If you can sense that someone will hurt you, you’re probably right. They probably will hurt you.
But, what is most frustrating of all, is that you also know — in your heart of hearts, no matter what you may tell your friends — that it will feel too easy to forgive them. Regardless of what they’ve done.
They could cheat on you — vindicating their actions, to you and (more importantly) to themselves, with the excuse that “shit happens” under the wrong circumstances, when they’ve had too much to drink or when you’re out of town for the weekend.
They could fall off the face of the earth — keeping you wondering where they’ve gone or what you’ve done — and reappear in your life only when it is most convenient for them. When they’ve begun to feel lonely and just need a warm body to spoon, if only for a night or two.
They could spend an excessive amount of time trying to convince you that they are respectful, emphasizing that they have little sisters and moms and aunts who they treat well. And that, really, they are “good guys.” Always be wary of those who feel as though they need to convince you that they are good or respectful.
They could kiss you, despite knowing that they have a girlfriend of several years waiting for their call — their “sleep well” and “I love you, baby” and “I miss you so much” — at the end of the night.
You will loathe yourself for giving them, consciously or not, the power to batter and bruise your heart with as much abandon as they’d like. But, when they come to you, eyes downcast and hands wrung, the temptation to accept any form of apology or excuse or tiny-white-lie they could offer you will be strong.
Your heart and your head will wage a civil war within you, and though all of your practical sensibilities will encourage — no, will urge — your head to secede, your heart will prevail in this scenario. That stubborn little shit.

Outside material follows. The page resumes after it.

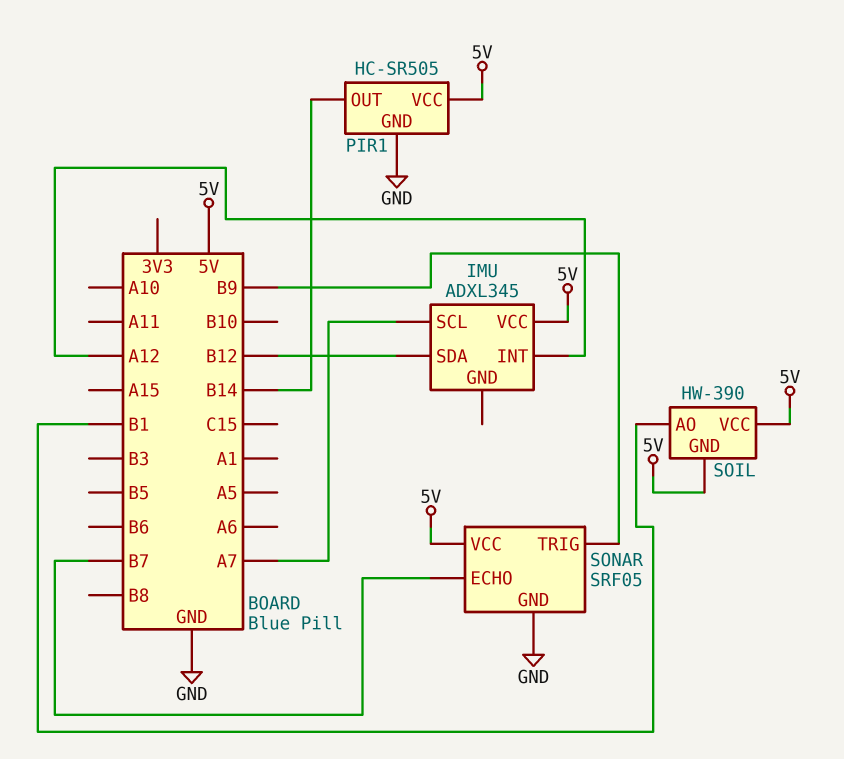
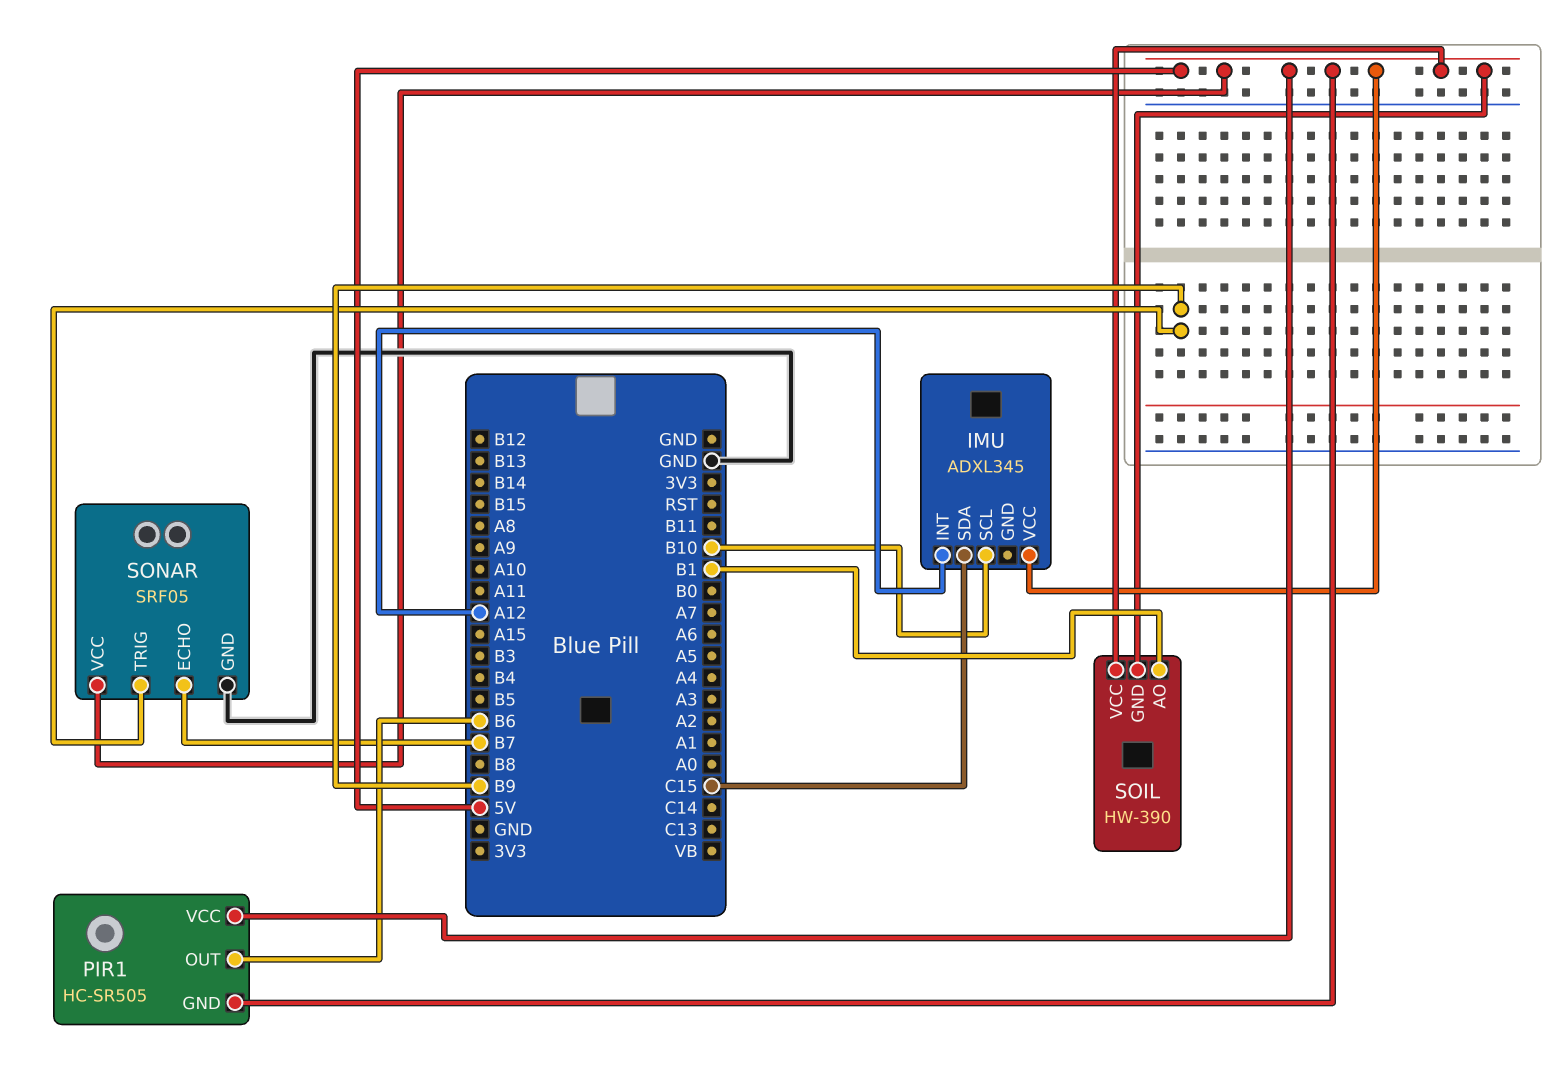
IMU pin SCL: A7 -> B10
IMU pin SDA: B12 -> C15
PIR1 pin GND: GND -> 5V
PIR1 pin OUT: B14 -> B6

You will persuade yourself that this time will be different. This person will be different; he or she will not like be those who came before — those whose ghosts linger in your past yet manage to haunt your present. You will hope for the best while bracing for the worst, and somewhere, in the back of your mind, you will know that the worst is more likely than the best.

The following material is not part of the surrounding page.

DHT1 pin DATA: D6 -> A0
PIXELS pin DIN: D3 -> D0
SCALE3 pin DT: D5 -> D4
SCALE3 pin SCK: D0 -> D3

Your sense of trust is so great — too great, your friends sometimes warn — that you will continue to trust no one would ever willingly, knowingly hurt you. And you will stubbornly, adamantly refuse to believe otherwise.
But, when the worst comes (and you know it will), you will be consumed with an aboding sadness that threatens to tear you apart unless you keep your mind occupied elsewhere. So, you will keep your mind occupied elsewhere. You will tell yourself and those around you “onto the next one!” Because, underneath your casual light-heartedness, the mellow approach you always try to take towards these otherwise crippling situations, you will hurt.
They will hurt you. And you know that. But you will forgive them and you will hurt yourself instead.